7.1 We shall accept liability in keeping with the provisions of law in the event of non-accidental or grossly negligent conduct on the part of our executive bodies, employees and agents. The same shall apply in the case of non-accidental injury to life, body or health, upon acceptance of a procurement risk or of warranties or some other no-fault liability or in the case of liability under the German Product Liability Act (Produkthaftungsgesetz).

7.2 We shall accept liability on the merits for simple negligent violation of fundamental contractual obligations: obligations in the fulfilment of which the Customer places faith and is entitled to place faith, for the proper execution of the Agreement. The magnitude of our liability in this case shall be limited to the damage foreseeable and typically incurred.

7.3 Further liability is hereby precluded.

7.4 Insofar as our liability is precluded or limited, this shall also apply to personal liability on the part of our executive bodies, employees and other agents.

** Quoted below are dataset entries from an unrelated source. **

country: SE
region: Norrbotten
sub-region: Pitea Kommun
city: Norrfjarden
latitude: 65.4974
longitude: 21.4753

8.1 The Customer shall not export the goods in country’s outside the European Economic Area and Switzerland (together ‘Europe’) or selling the goods to custumers, which directly or indirectly export or from which he knows or has the reason to believe, that they export goods into country’s outside of Europe.

8.2 The Customer shall incorporate according to the restrictions in segment 8.1 in all his agreements with his costumers regarding the goods and shall examine the observance and take effective measures for infringement. The Customer agrees that he is responsible against the supplier for every infringement from his costumers.

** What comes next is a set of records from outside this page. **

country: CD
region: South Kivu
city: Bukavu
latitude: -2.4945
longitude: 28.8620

The Customer shall not offer or sell the goods on any website, which is not carried by the Customer and under the name of the Customer. This includes the selling over the internet from third parties, which have the name and logo of the third party. In case of infringement against the clause, the supplier reserves the right to end the delivery relationship with the costumers with immediately effective and without every compensation or indemnification.


10.1 This Agreement and all legal relationships as between the Parties hereto shall be subject to the laws of the Federal Republic of Germany, to the exclusion of the United Nations Convention on Contracts for the International Sale of Goods (CISG).

10.2 The place of fulfilment and exclusive venue for any and all disputes arising is Cologne, Germany.

10.3 The exclusive language for this Agreement shall be German. If the General Terms and Conditions are also announced in another language, said announcement is intended to facilitate understanding only. Despite the existence of a translation, whether enclosed or contained within the same document, the German version of the Agreement shall be binding and shall apply in the event of differences of interpretation and departures in terms of substance. Any instances of interpretation of the German wording of the Agreement, and in the event of a loophole any supplemental contractual interpretation, shall be based exclusively on a grasp of, and on the principles of interpretation applicable within, German jurisprudence.